What the exercise asks
Please select each line below that contains the string "property", treating uppercase and lowercase as different.

Stored data
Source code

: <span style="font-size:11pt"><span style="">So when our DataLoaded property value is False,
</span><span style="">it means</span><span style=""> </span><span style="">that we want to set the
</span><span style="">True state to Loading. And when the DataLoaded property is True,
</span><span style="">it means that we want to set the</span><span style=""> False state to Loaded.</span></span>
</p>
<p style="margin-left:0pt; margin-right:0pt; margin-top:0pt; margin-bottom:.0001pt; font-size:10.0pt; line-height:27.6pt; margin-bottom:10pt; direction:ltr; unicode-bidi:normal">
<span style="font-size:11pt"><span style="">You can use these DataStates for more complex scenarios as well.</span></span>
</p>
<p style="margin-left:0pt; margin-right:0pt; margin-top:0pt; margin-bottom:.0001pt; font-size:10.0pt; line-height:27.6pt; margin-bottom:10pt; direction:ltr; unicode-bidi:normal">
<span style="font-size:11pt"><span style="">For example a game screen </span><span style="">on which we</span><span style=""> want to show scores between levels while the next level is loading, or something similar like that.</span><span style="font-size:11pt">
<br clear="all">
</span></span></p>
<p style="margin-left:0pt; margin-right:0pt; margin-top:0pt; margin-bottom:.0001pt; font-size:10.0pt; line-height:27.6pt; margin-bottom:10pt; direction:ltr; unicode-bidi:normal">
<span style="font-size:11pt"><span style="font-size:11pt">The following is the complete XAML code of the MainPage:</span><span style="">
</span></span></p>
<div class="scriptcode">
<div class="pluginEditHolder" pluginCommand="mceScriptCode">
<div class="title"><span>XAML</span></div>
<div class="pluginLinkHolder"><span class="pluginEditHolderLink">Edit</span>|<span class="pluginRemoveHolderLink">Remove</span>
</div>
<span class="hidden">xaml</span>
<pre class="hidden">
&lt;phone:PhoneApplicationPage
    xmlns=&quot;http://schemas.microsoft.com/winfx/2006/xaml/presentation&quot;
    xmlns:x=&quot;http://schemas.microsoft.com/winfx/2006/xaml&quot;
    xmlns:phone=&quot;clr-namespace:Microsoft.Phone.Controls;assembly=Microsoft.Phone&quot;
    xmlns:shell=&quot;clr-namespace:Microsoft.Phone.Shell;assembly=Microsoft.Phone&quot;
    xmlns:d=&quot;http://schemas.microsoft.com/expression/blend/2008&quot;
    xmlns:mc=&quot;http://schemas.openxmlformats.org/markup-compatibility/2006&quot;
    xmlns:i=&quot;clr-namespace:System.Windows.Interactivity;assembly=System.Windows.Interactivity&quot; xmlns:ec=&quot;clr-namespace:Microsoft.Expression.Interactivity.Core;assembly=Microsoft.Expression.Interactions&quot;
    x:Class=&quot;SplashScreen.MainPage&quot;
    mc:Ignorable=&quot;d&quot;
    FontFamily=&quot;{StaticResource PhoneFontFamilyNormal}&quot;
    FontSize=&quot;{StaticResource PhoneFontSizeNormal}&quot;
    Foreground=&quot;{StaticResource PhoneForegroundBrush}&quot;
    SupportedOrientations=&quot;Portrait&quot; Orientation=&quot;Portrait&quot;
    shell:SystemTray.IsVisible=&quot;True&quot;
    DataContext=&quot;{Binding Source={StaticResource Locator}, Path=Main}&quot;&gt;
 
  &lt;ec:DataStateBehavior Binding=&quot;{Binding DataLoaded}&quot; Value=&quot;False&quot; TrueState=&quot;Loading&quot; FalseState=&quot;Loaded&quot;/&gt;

Final answer
: <span style="font-size:11pt"><span style="">So when our DataLoaded property value is False,
</span><span style="">True state to Loading. And when the DataLoaded property is True,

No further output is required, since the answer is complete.